* **What is needed**
Output the data unchanged and complete, minus the images.

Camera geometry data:

☆ ☆ ☆

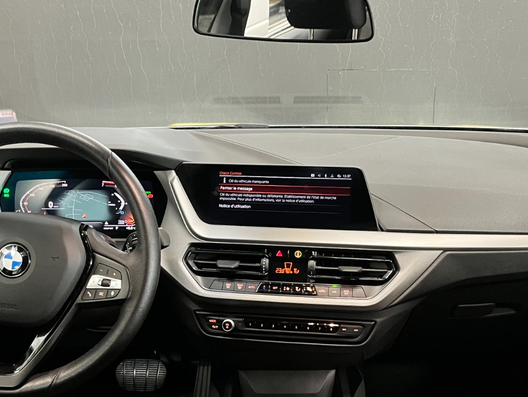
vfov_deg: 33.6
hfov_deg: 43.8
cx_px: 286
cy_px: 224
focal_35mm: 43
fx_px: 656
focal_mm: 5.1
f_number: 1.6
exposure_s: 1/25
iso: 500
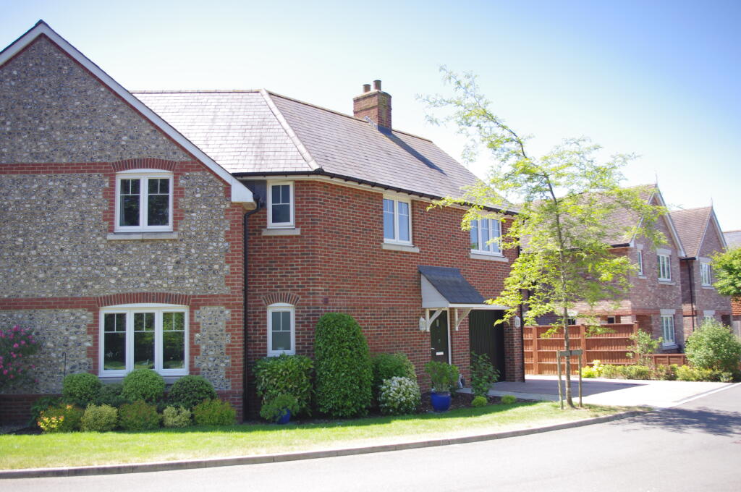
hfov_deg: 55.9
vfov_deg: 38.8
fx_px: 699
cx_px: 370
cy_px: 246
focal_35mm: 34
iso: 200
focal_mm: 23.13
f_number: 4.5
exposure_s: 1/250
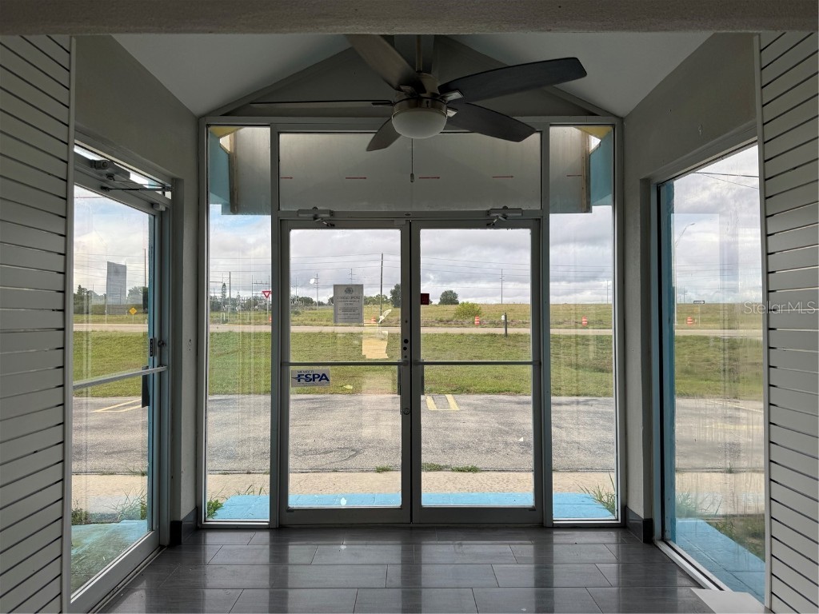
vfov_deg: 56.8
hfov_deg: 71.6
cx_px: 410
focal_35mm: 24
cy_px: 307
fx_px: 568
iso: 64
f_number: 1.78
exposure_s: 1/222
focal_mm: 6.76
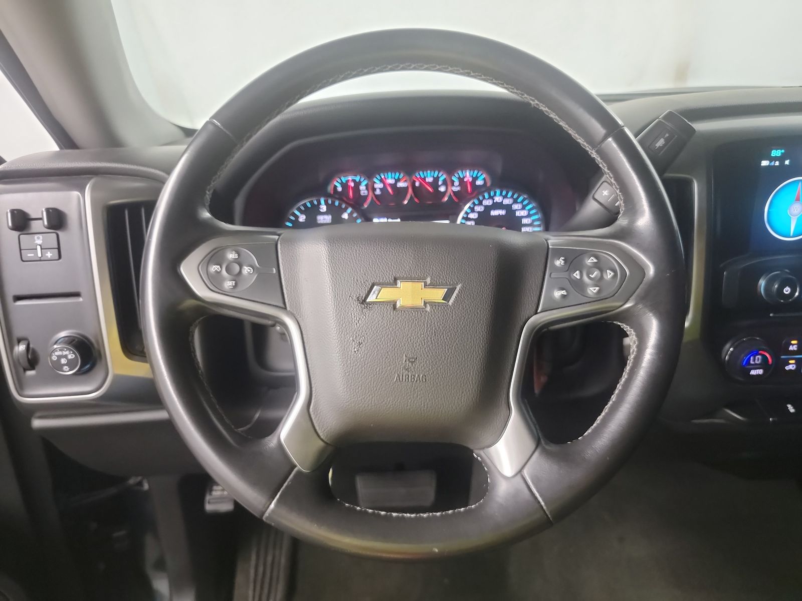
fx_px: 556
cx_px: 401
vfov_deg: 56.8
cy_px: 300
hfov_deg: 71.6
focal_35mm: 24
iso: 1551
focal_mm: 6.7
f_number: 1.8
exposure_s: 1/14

☆ ☆ ☆

* **Answer space**
vfov_deg: 33.6
hfov_deg: 43.8
cx_px: 286
cy_px: 224
focal_35mm: 43
fx_px: 656
focal_mm: 5.1
f_number: 1.6
exposure_s: 1/25
iso: 500
hfov_deg: 55.9
vfov_deg: 38.8
fx_px: 699
cx_px: 370
cy_px: 246
focal_35mm: 34
iso: 200
focal_mm: 23.13
f_number: 4.5
exposure_s: 1/250
vfov_deg: 56.8
hfov_deg: 71.6
cx_px: 410
focal_35mm: 24
cy_px: 307
fx_px: 568
iso: 64
f_number: 1.78
exposure_s: 1/222
focal_mm: 6.76
fx_px: 556
cx_px: 401
vfov_deg: 56.8
cy_px: 300
hfov_deg: 71.6
focal_35mm: 24
iso: 1551
focal_mm: 6.7
f_number: 1.8
exposure_s: 1/14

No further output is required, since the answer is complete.